Table 1: Comparison of common biomedical terms in vocabularies used by the standard BERT, SciBERT and PubMedBERT. A check mark indicates the biomedical term appears in the corresponding vocabulary, otherwise the term will be shattered into small sub-words.
Biomedical text is drastically different from general-domain one. Table 1 shows the vocabularies used in neural language models, as generated from general domains (BERT), PubMed and computer science (SciBERT), or purely biomedical text (PubMedBERT).
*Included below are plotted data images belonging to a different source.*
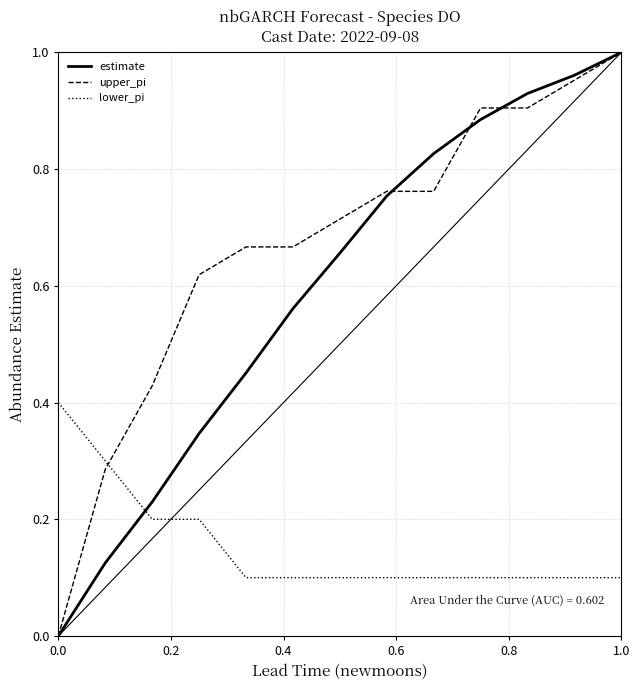

Count the number of categories in the chart.

13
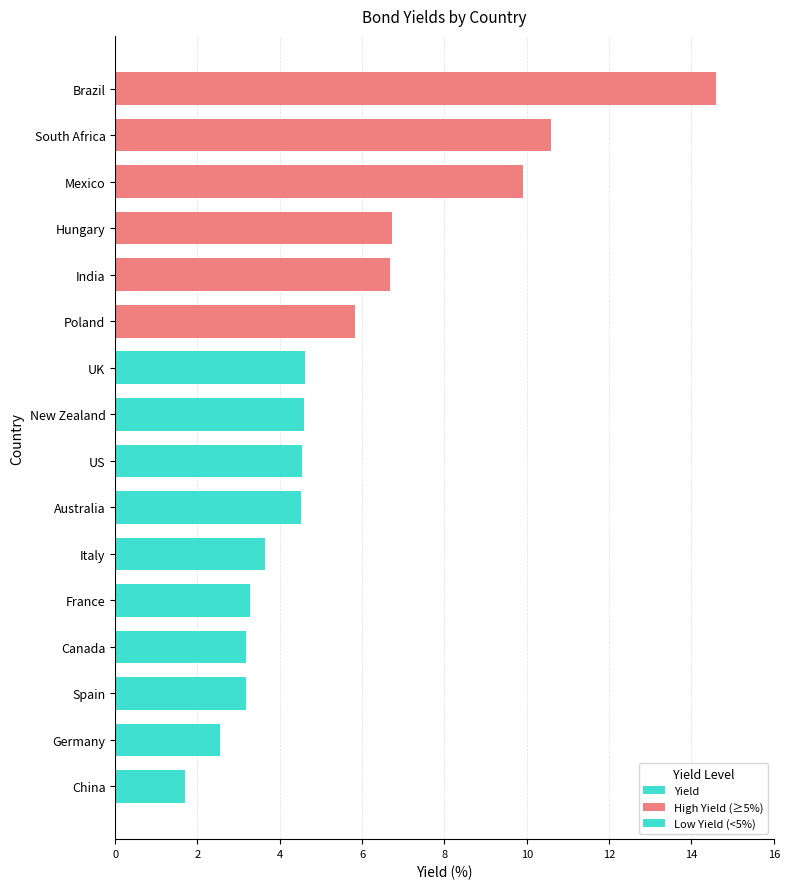

At Mexico, list the series in order from largest to smallest.

Yield, High Yield (≥5%), Low Yield (<5%)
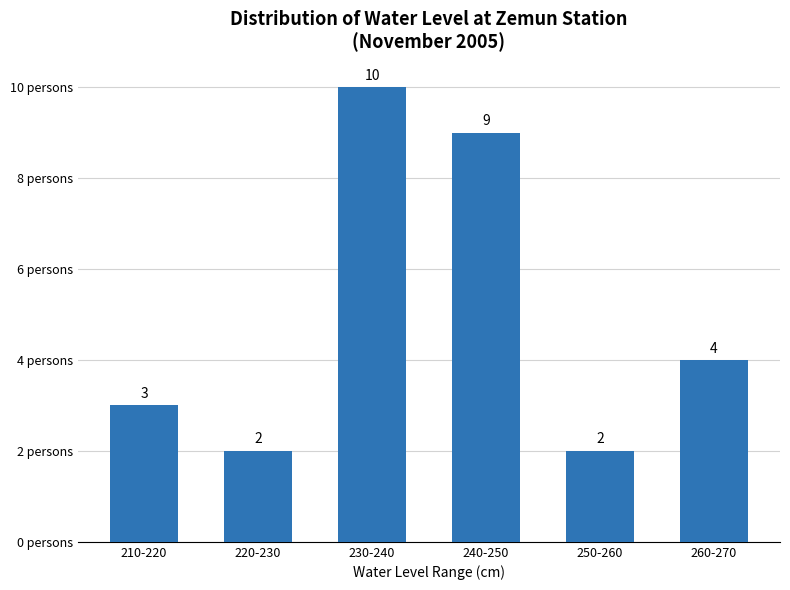

Reading left to right, extract all data points from this chart.

3	2	10	9	2	4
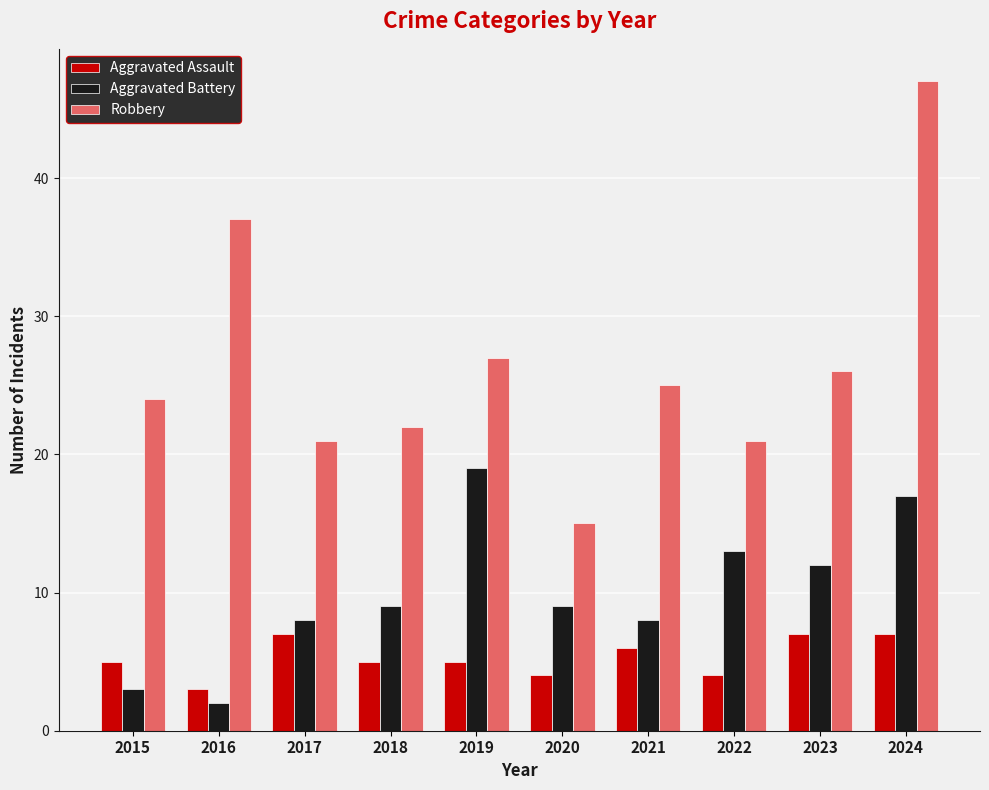

What is the sum of the Robbery values at 2020 and 2016?

52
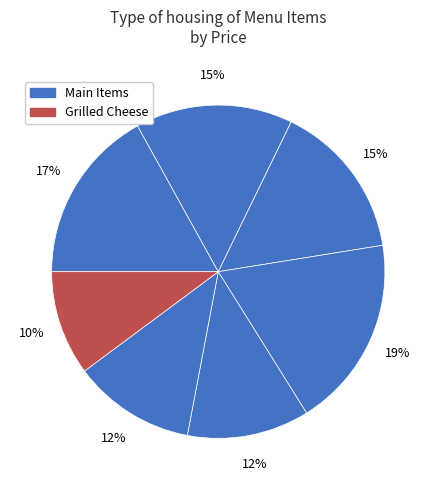

How many segments does this pie chart have?

7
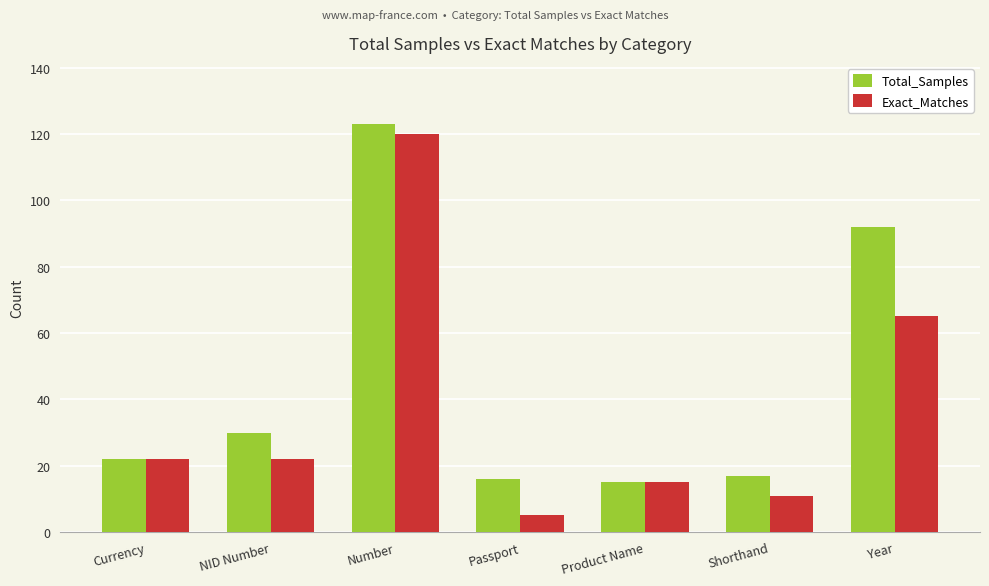

Where is Exact_Matches nearest to the value 62?

Year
Besides from the most frequent ones, biomedical terms are not the first-class citizens in general-domain text.
Biomedical applications also highlight key research areas that have been underexplored in mainstream NLP. In biomedicine, the most valuable information typically has little redundance, such as latest medical findings. Consequently, biomedical NLP needs to tackle more complex linguistic phenomena. For example, while most information extraction work focuses on extracting binary relations in single sentences, in biomedicine, we need to expand the scope to complex relations involving three or more entities, which typically span multiple sentences.
Biomedical NLP is also faced with substantial machine learning challenges. The standard supervised paradigm requires annotated examples. In general domains, these can be produced at scale by crowdsourcing. In specialized domains such as biomedicine, crowdsourcing is difficult, as annotation requires domain expertise that crowd workers do not possess.
At Microsoft, we are committed to advancing the state of the art in biomedical NLP, with the ultimate goal of accelerating progress in precision medicine. We are building on our deep research assets in deep learning and biomedical machine reading. In foundational research, we focus on advancing self-supervised learning, such as conducting task-agnostic biomedical language model pretraining and proposing a general framework for task-specific self-supervision. In end-to-end biomedical applications, we have made excited progress in deep collaborations with Microsoft partners such as JAX and Providence. Most recently, we have created BLURB, a comprehensive benchmark and leaderboard for biomedical NLP, and released our state-of-the-art PubMedBERT models. With these open-source resources, we hope to lower the entry barriers for NLP researchers aspiring to contribute to biomedicine and help accelerate progress in this vitally important area.